* Work order: Each entry that follows is to be retyped exactly. Pictures do not belong in the copy.
Exercise input START
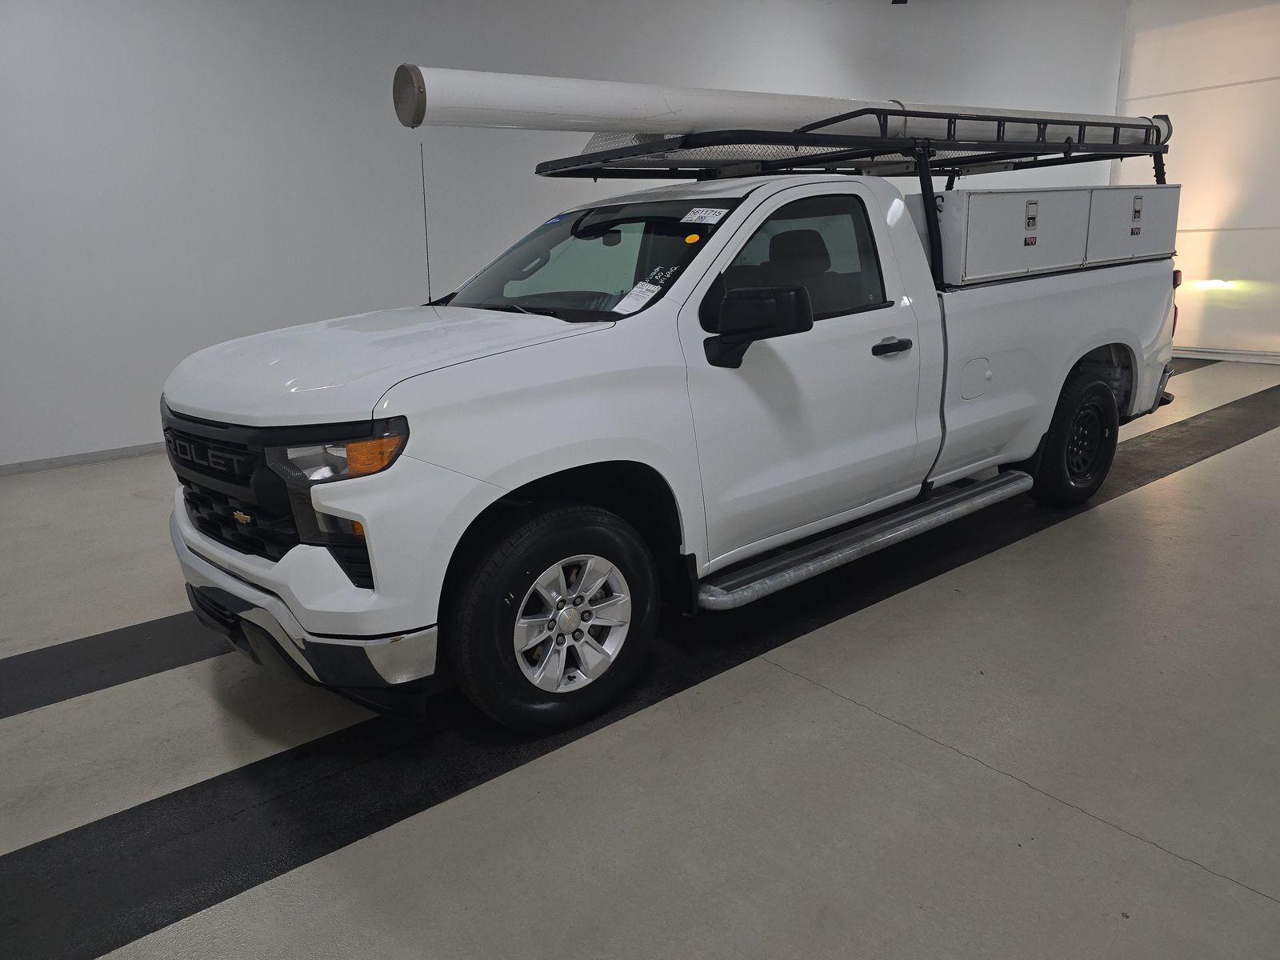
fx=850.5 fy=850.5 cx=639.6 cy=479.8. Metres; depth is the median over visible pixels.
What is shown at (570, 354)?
pickup truck
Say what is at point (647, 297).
windshield sticker
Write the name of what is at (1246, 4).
right wall
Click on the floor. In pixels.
(1077, 818)
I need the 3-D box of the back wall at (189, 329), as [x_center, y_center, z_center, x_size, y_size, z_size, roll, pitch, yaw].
[-0.565,-2.521,7.106,12.595,3.609,0.210,-14,19,-36]
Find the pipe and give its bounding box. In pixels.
[400,65,1164,142]
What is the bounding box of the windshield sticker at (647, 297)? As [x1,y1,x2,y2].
[615,280,663,313]
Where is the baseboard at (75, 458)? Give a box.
[0,441,167,475]
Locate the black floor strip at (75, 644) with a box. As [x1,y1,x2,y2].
[0,608,229,718]
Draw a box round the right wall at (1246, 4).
[1112,0,1279,358]
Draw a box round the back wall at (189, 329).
[0,0,1123,470]
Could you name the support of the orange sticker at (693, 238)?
attached to the pickup truck
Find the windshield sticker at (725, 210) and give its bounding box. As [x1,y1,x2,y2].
[680,207,728,224]
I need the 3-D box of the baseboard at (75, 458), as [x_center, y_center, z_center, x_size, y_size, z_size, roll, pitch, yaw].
[-2.171,-0.472,6.448,9.070,0.075,0.015,-14,19,-36]
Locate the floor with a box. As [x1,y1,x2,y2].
[0,348,1279,959]
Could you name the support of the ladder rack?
on the pickup truck
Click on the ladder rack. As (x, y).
(1069, 149)
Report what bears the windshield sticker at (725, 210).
attached to the pickup truck
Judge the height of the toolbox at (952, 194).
0.404 m
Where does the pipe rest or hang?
on the ladder rack
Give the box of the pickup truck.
[164,147,1177,734]
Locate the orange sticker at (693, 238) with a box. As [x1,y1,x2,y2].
[684,232,701,244]
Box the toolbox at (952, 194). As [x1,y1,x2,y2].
[910,184,1181,286]
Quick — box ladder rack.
[542,105,1174,283]
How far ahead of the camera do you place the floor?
2.11 m
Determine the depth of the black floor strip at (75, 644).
2.70 m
Exercise input END
* The answer:
fx=850.5 fy=850.5 cx=639.6 cy=479.8. Metres; depth is the median over visible pixels.
What is shown at (570, 354)?
pickup truck
Say what is at point (647, 297).
windshield sticker
Write the name of what is at (1246, 4).
right wall
Click on the floor. In pixels.
(1077, 818)
I need the 3-D box of the back wall at (189, 329), as [x_center, y_center, z_center, x_size, y_size, z_size, roll, pitch, yaw].
[-0.565,-2.521,7.106,12.595,3.609,0.210,-14,19,-36]
Find the pipe and give its bounding box. In pixels.
[400,65,1164,142]
What is the bounding box of the windshield sticker at (647, 297)? As [x1,y1,x2,y2].
[615,280,663,313]
Where is the baseboard at (75, 458)? Give a box.
[0,441,167,475]
Locate the black floor strip at (75, 644) with a box. As [x1,y1,x2,y2].
[0,608,229,718]
Draw a box round the right wall at (1246, 4).
[1112,0,1279,358]
Draw a box round the back wall at (189, 329).
[0,0,1123,470]
Could you name the support of the orange sticker at (693, 238)?
attached to the pickup truck
Find the windshield sticker at (725, 210) and give its bounding box. As [x1,y1,x2,y2].
[680,207,728,224]
I need the 3-D box of the baseboard at (75, 458), as [x_center, y_center, z_center, x_size, y_size, z_size, roll, pitch, yaw].
[-2.171,-0.472,6.448,9.070,0.075,0.015,-14,19,-36]
Locate the floor with a box. As [x1,y1,x2,y2].
[0,348,1279,959]
Could you name the support of the ladder rack?
on the pickup truck
Click on the ladder rack. As (x, y).
(1069, 149)
Report what bears the windshield sticker at (725, 210).
attached to the pickup truck
Judge the height of the toolbox at (952, 194).
0.404 m
Where does the pipe rest or hang?
on the ladder rack
Give the box of the pickup truck.
[164,147,1177,734]
Locate the orange sticker at (693, 238) with a box. As [x1,y1,x2,y2].
[684,232,701,244]
Box the toolbox at (952, 194). As [x1,y1,x2,y2].
[910,184,1181,286]
Quick — box ladder rack.
[542,105,1174,283]
How far ahead of the camera do you place the floor?
2.11 m
Determine the depth of the black floor strip at (75, 644).
2.70 m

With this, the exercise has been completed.